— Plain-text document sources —

☆ ☆ ☆ ☆

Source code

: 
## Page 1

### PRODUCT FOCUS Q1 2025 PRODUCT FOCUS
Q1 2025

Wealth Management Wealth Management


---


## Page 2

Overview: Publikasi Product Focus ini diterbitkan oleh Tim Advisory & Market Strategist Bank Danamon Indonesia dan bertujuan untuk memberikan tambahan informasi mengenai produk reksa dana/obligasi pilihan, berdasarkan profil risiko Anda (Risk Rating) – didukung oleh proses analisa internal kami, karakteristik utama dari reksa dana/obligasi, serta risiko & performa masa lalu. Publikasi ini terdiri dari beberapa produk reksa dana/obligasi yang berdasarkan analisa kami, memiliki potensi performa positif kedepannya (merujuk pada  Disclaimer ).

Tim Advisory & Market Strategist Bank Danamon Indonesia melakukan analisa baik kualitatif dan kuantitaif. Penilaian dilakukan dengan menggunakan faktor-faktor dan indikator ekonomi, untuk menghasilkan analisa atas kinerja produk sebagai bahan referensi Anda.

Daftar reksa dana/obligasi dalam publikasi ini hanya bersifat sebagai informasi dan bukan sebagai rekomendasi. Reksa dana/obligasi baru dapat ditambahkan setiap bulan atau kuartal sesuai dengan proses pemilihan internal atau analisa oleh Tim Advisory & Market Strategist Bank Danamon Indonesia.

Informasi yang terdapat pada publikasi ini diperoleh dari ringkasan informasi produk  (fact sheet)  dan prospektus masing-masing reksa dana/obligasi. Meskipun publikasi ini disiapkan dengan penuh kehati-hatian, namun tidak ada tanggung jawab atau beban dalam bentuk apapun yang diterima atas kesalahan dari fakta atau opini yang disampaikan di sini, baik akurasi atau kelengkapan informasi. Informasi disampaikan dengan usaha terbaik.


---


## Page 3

☆ ☆ ☆ ☆

— WHAT YOU WILL DO —
Replace every "Wealth Management" in the rows above with "Private Banking" and leave all other text as it is.

— TASK RESULT —
Source code

: 
## Page 1

### PRODUCT FOCUS Q1 2025 PRODUCT FOCUS
Q1 2025

Private Banking Private Banking


---


## Page 2

Overview: Publikasi Product Focus ini diterbitkan oleh Tim Advisory & Market Strategist Bank Danamon Indonesia dan bertujuan untuk memberikan tambahan informasi mengenai produk reksa dana/obligasi pilihan, berdasarkan profil risiko Anda (Risk Rating) – didukung oleh proses analisa internal kami, karakteristik utama dari reksa dana/obligasi, serta risiko & performa masa lalu. Publikasi ini terdiri dari beberapa produk reksa dana/obligasi yang berdasarkan analisa kami, memiliki potensi performa positif kedepannya (merujuk pada  Disclaimer ).

Tim Advisory & Market Strategist Bank Danamon Indonesia melakukan analisa baik kualitatif dan kuantitaif. Penilaian dilakukan dengan menggunakan faktor-faktor dan indikator ekonomi, untuk menghasilkan analisa atas kinerja produk sebagai bahan referensi Anda.

Daftar reksa dana/obligasi dalam publikasi ini hanya bersifat sebagai informasi dan bukan sebagai rekomendasi. Reksa dana/obligasi baru dapat ditambahkan setiap bulan atau kuartal sesuai dengan proses pemilihan internal atau analisa oleh Tim Advisory & Market Strategist Bank Danamon Indonesia.

Informasi yang terdapat pada publikasi ini diperoleh dari ringkasan informasi produk  (fact sheet)  dan prospektus masing-masing reksa dana/obligasi. Meskipun publikasi ini disiapkan dengan penuh kehati-hatian, namun tidak ada tanggung jawab atau beban dalam bentuk apapun yang diterima atas kesalahan dari fakta atau opini yang disampaikan di sini, baik akurasi atau kelengkapan informasi. Informasi disampaikan dengan usaha terbaik.


---


## Page 3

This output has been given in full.